Bereits wenige Tage nach ihrer Flucht trat Aljochina mit Olga Borisova und Diana Burkot, die schon länger im europäischen Exil leben, als Pussy Riot in Berlin auf. Das war der Auftakt ihrer „Riot Days“ Tour. Diese führt sie durch ganz Europa, unter anderem nach Slowenien, Spanien, Tschechien und Portugal. Auch außerhalb ihrer Konzerte führt das Trio politische Aktionen durch. Nach ihrem Auftritt in Bern haben sie ein Anti-Kriegs Graffiti an eine Mauer gesprüht – „War“ und die Kilometer bis zur ukrainischen Grenze waren zu lesen. Das Graffito soll verdeutlichen, dass der Krieg nicht weit entfernt ist. Vor der Fertigstellung wurden die Aktivistinnen allerdings kurzzeitig festgenommen.
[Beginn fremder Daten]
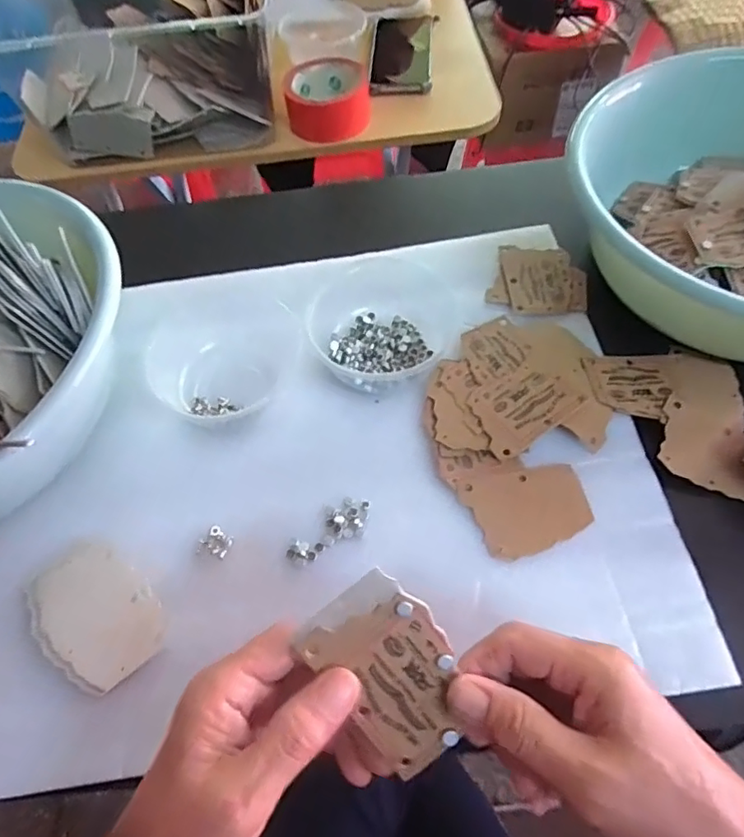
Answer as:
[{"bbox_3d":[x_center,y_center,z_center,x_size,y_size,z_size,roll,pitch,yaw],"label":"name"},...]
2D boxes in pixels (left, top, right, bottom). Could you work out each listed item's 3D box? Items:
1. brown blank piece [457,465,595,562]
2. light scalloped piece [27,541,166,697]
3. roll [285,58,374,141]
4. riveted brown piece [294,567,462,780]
[{"bbox_3d":[0.100,0.059,0.362,0.078,0.004,0.056,-9,59,-1],"label":"brown blank piece"},{"bbox_3d":[-0.171,0.118,0.343,0.093,0.007,0.063,31,66,21],"label":"light scalloped piece"},{"bbox_3d":[-0.051,-0.382,0.668,0.100,0.046,0.095,-2,59,3],"label":"roll"},{"bbox_3d":[0.010,0.113,0.249,0.055,0.005,0.082,-37,94,2],"label":"riveted brown piece"}]

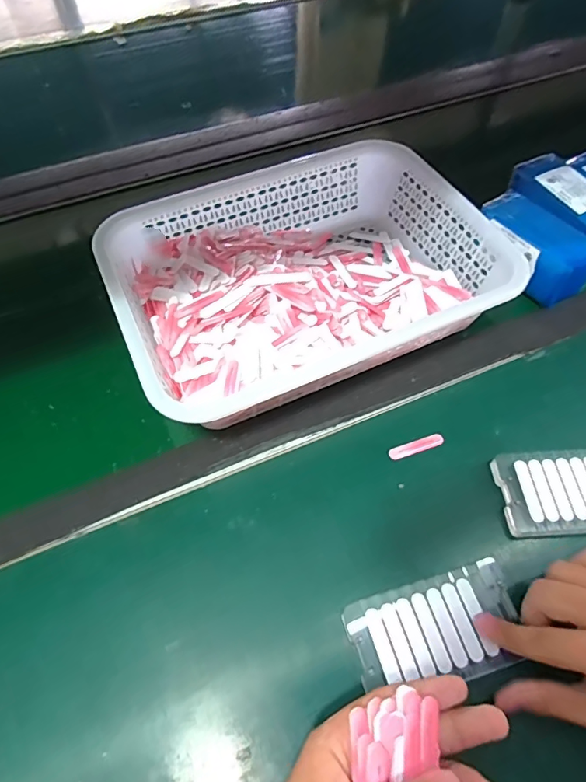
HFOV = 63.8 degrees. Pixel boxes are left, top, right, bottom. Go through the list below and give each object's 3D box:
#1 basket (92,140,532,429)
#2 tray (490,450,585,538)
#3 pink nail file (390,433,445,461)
[{"bbox_3d":[0.006,-0.119,0.478,0.348,0.081,0.240,-21,59,-13],"label":"basket"},{"bbox_3d":[0.234,0.083,0.389,0.123,0.014,0.067,-3,57,-2],"label":"tray"},{"bbox_3d":[0.109,0.049,0.415,0.050,0.005,0.011,-16,58,-10],"label":"pink nail file"}]

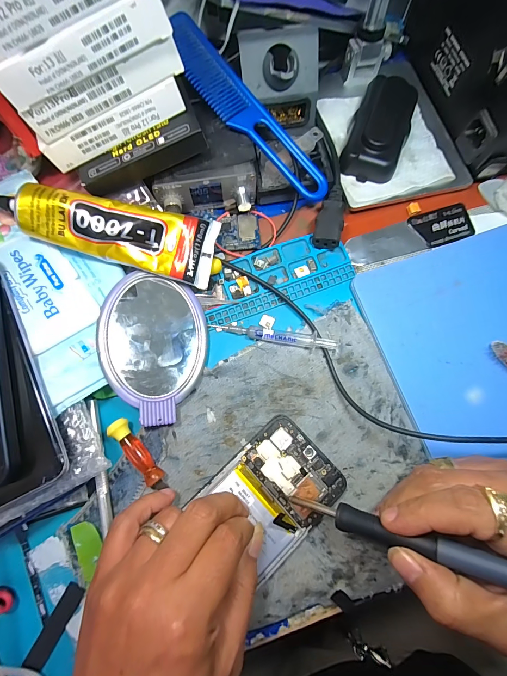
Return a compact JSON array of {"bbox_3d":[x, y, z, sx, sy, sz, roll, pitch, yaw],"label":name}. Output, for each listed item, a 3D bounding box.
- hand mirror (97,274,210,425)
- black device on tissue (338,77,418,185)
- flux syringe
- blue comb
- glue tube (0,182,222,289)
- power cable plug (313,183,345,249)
[{"bbox_3d":[-0.078,0.006,0.242,0.078,0.006,0.115,4,75,-16],"label":"hand mirror"},{"bbox_3d":[0.115,-0.191,0.279,0.048,0.023,0.099,19,79,3],"label":"black device on tissue"},{"bbox_3d":[0.017,-0.003,0.255,0.104,0.008,0.013,10,79,1],"label":"flux syringe"},{"bbox_3d":[-0.006,-0.188,0.259,0.038,0.005,0.183,-43,94,-14],"label":"blue comb"},{"bbox_3d":[-0.109,-0.081,0.237,0.157,0.023,0.050,11,78,-12],"label":"glue tube"},{"bbox_3d":[0.068,-0.106,0.270,0.022,0.018,0.060,17,79,3],"label":"power cable plug"}]

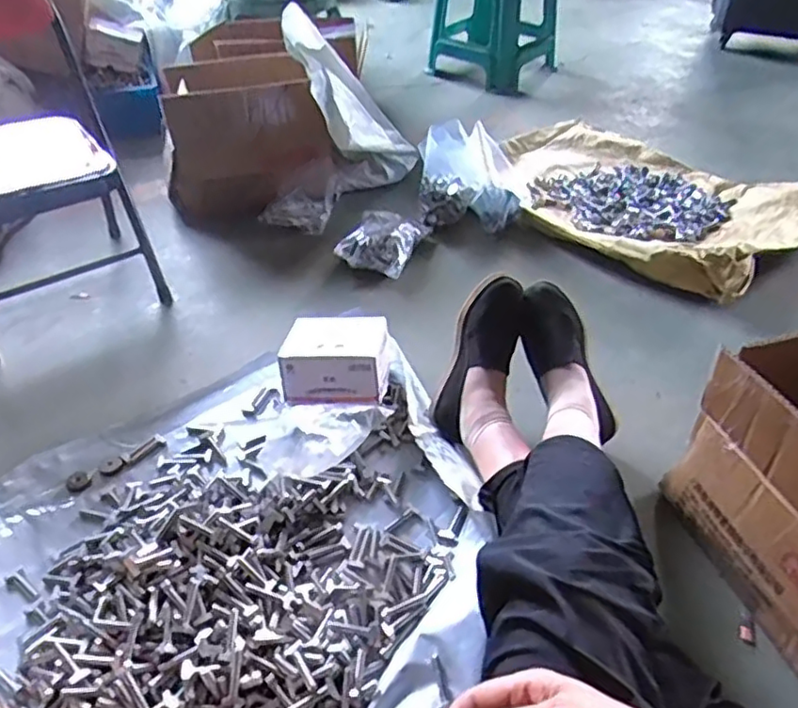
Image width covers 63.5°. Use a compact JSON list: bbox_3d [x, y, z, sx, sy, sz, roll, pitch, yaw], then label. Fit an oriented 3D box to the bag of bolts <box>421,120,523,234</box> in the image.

Wie Aljochina dem Guardian erzählt, hat sie auf der Tour bereits Momente erlebt, die ihr große Hoffnung geben, wie das Konzert in Hamburg Anfang Mai. Dort waren zwei ukrainische Musikerinnen, die gesungen haben. Gemeinsam mit Pussy Riot standen sie auf der Bühne, haben sich umarmt und geweint. „Ich war so schockiert, dass es dieses Gemeinschaftsgefühl nach all dieser Tragödie geben kann“, sagte sie in dem Gespräch.

Die Tour „Riot Days“ basiert auf dem gleichnamigen Buch von Aljochina, in dem sie über ihren Auftritt in der Moskauer Kathedrale, den Prozess und die Haft schreibt. Die Auftritte von Pussy Riot kombinieren Musik, Theater und Video. Auch in Dresden macht die Band halt. Am Sonnabend, den 10. September, spielen sie im Kleinen Haus des Staatsschauspiels Dresden. Bisher wurden etwas mehr als die Hälfte der Karten verkauft. Wie auch bei den anderen Konzerten spenden die russischen Künstlerinnen einen Teil der Einnahmen an ein Kinderkrankenhaus in der Ukraine.